What Is Reactive Hypoglycemia?
Hypoglycemia is not limited to people with diabetes. If you have sugar cravings or mid-afternoon slumps in energy and focus, you may be experiencing reactive hypoglycemia, also called postprandial (after meals) hypoglycemia.
Reactive hypoglycemia tends to come on a few hours after eating and is generally associated with diet—specifically high-carbohydrate foods. Sugars and other fast-burning carbs cause a spike in blood sugar, which triggers a large release of insulin that may overshoot its mark, driving blood sugar too low.
Although this type of hypoglycemia rarely causes serious problems, symptoms such as drowsiness, mood changes, and concentration difficulties can certainly affect your quality of life. Plus, the food cravings associated with hypoglycemia contribute to weight gain.
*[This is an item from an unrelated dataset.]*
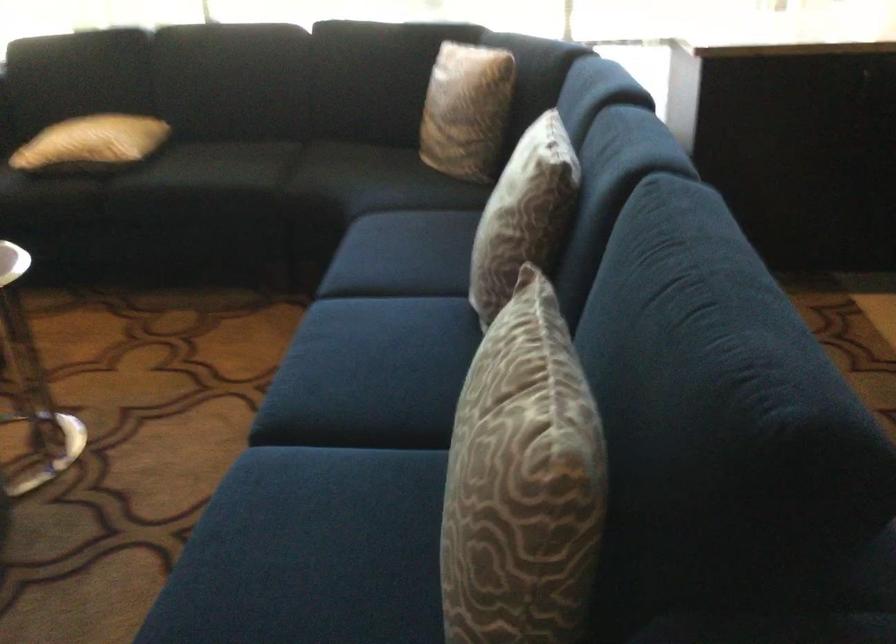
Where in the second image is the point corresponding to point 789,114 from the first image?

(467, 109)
Frequent blood sugar crashes are also suggestive of an underlying problem with glucose/insulin metabolism and may be a warning sign of diabetes or prediabetes. Other factors linked with non-diabetic hypoglycemia include:
- Excessive alcohol intake
- Liver disease
- Bariatric surgery such as gastric bypass and other weight loss procedures
- Eating disorders
- Hypothyroidism
- Some types of cancer and metabolic disorders
How to Prevent Hypoglycemia
For individuals with diabetes, preventing hypoglycemia isn’t only a matter of how much insulin (or insulin-boosting medication) you’re using. Your blood sugar level is also dependent on what and when you eat and how much you exercise. Food, especially carbohydrates, raises your blood sugar, while exercise lowers it.
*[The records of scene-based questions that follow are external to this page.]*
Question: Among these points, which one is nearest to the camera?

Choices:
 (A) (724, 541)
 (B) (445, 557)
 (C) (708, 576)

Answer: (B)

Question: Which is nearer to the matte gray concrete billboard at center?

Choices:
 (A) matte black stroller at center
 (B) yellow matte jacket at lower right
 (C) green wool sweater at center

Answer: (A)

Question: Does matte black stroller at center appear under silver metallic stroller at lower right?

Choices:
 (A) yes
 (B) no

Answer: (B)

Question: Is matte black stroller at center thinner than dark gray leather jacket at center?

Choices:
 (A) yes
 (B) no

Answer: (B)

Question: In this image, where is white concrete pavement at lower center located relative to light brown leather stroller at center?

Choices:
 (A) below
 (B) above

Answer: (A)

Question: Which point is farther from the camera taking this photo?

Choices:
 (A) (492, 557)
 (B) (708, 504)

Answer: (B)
Preventing diabetic hypoglycemia requires close attention to medication doses, diet, and exercise—plus, frequent monitoring of blood sugar levels. Everyone with diabetes (and their families) should know the warning signs and how to treat hypoglycemia with glucose tablets or other fast-acting carbohydrates.
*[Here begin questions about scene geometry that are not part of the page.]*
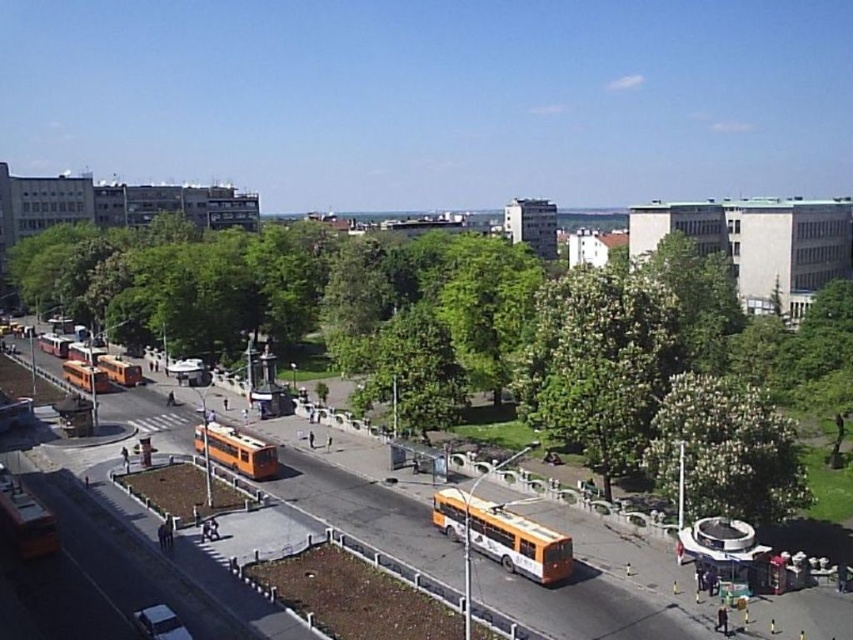
Question: Does green leafy tree at center appear on the left side of orange matte bus at center?

Choices:
 (A) yes
 (B) no

Answer: (B)

Question: Which of the following is the closest to the observer?

Choices:
 (A) orange matte school bus at lower center
 (B) orange matte bus at center
 (C) orange matte school bus at center
 (D) green leafy tree at center

Answer: (A)

Question: Which of the following is the closest to the observer?

Choices:
 (A) orange matte bus at center
 (B) orange matte school bus at center
 (C) orange matte school bus at lower center
 (D) metallic silver car at lower left

Answer: (D)

Question: Is orange matte bus at left to the left of orange matte bus at center-left from the viewer's perspective?

Choices:
 (A) no
 (B) yes

Answer: (A)

Question: Which of the following is the closest to the observer?

Choices:
 (A) orange matte bus at center-left
 (B) orange matte bus at left
 (C) green leafy tree at center
 (D) orange matte bus at center

Answer: (C)

Question: Is orange matte school bus at lower center bigger than orange matte bus at left?

Choices:
 (A) no
 (B) yes

Answer: (B)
For most everyone else, a good diet goes a long way. Here are my suggestions for what to eat—and avoid—for preventing hypoglycemia:
- Eliminate quick-burning sugars, bread, refined grains, and other carbohydrates with a high glycemic index/load. These foods cause spikes often followed by precipitous drops in blood sugar.
- Include plenty of fiber-rich, low-glycemic vegetables and legumes in your diet. They provide a slower, more sustained release of glucose.
- Make sure you eat protein and healthy fats with every meal and snack. In addition to tiding you over, they slow the absorption of carbohydrates and help stabilize blood sugar levels.
- Try eating smaller, more frequent meals if reactive hypoglycemia is a recurring problem for you.
- Go easy on alcohol and never drink on an empty stomach. Alcohol promotes insulin release and inhibits the liver’s ability to mobilize stored glucose, which may drive blood sugar too low.
I also recommend a daily multivitamin with hefty doses of antioxidants, B-complex vitamins, chromium, and other vitamins and minerals required for optimal blood sugar metabolism.